Problem description: Make an exact copy of each entry, leaving out every picture.
▼
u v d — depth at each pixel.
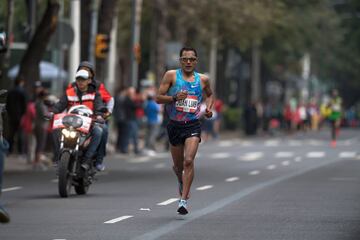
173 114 30.08
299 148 84.44
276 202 34.88
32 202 35.19
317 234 26.23
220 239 25.27
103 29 69.38
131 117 72.12
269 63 133.75
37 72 62.09
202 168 55.72
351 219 29.62
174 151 30.48
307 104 155.38
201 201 35.31
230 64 134.88
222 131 131.38
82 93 37.62
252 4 105.94
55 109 37.72
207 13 104.00
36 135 54.75
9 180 46.31
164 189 40.97
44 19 60.34
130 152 76.12
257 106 136.00
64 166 36.59
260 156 70.38
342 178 47.25
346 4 162.88
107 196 37.56
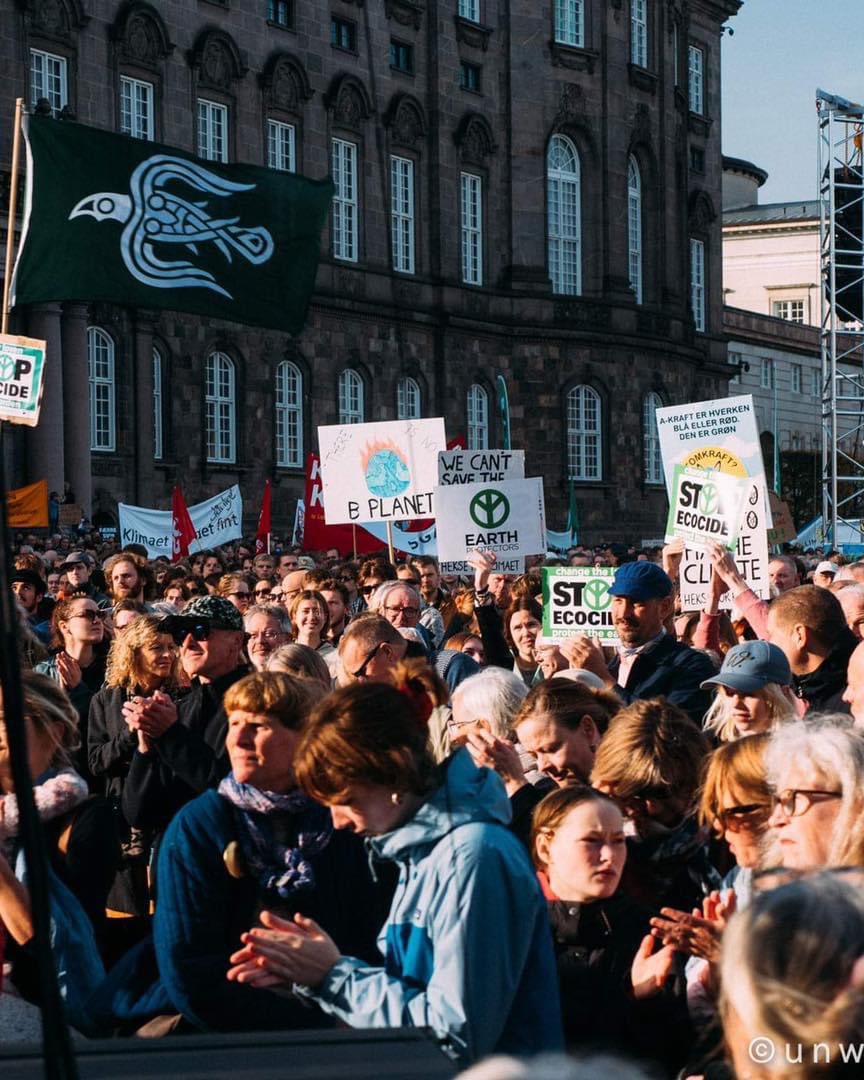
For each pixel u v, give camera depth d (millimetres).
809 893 3016
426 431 21094
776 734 5945
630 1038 6027
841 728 5809
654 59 79750
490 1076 2246
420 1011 5047
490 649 15023
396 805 5375
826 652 10414
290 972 5348
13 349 12641
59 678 12203
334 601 16453
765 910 3021
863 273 53500
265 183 17281
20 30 52031
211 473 59438
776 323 119125
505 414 66312
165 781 8680
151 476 56500
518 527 19156
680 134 82688
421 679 6195
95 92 54969
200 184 17000
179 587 19094
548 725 7715
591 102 75875
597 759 7055
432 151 70375
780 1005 2887
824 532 53312
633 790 6836
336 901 6281
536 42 73812
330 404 65000
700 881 6875
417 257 69812
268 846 6230
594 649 11430
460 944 5055
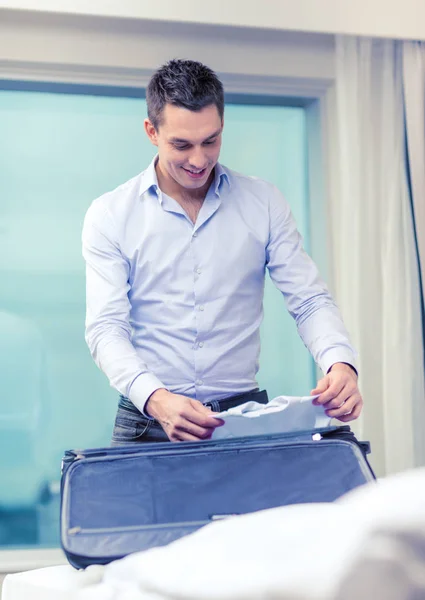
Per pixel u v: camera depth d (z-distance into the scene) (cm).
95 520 91
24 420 274
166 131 156
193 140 154
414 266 281
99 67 271
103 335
▲
Answer to this exercise:
u v d — depth at each pixel.
173 114 30.08
299 148 84.44
276 202 34.88
32 202 35.19
317 234 26.23
220 239 25.27
103 29 69.38
131 117 72.12
269 63 133.75
37 72 62.09
202 168 55.72
351 219 29.62
174 151 30.48
307 104 155.38
201 201 35.31
230 64 134.88
222 131 131.38
82 93 37.62
252 4 105.94
55 109 37.72
207 13 104.00
36 135 54.75
9 180 46.31
164 189 40.97
44 19 60.34
130 152 76.12
257 106 136.00
64 166 36.59
260 156 70.38
342 178 47.25
346 4 162.88
107 196 37.56
For each pixel u v, give camera depth d (millimetres).
809 893 3016
426 431 21094
776 734 5945
630 1038 6027
841 728 5809
654 59 79750
490 1076 2246
420 1011 5047
490 649 15023
396 805 5375
826 652 10414
290 972 5348
13 349 12641
59 678 12203
334 601 16453
765 910 3021
863 273 53500
265 183 17281
20 30 52031
211 473 59438
776 323 119125
505 414 66312
165 781 8680
151 476 56500
518 527 19156
680 134 82688
421 679 6195
95 92 54969
200 184 17000
179 587 19094
548 725 7715
591 102 75875
597 759 7055
432 151 70375
780 1005 2887
824 532 53312
633 790 6836
336 901 6281
536 42 73812
330 404 65000
700 881 6875
417 257 69812
268 846 6230
594 649 11430
460 944 5055
Per pixel u v: camera depth d (z-distance into the scene) (cm).
95 520 91
24 420 274
166 131 156
193 140 154
414 266 281
99 67 271
103 335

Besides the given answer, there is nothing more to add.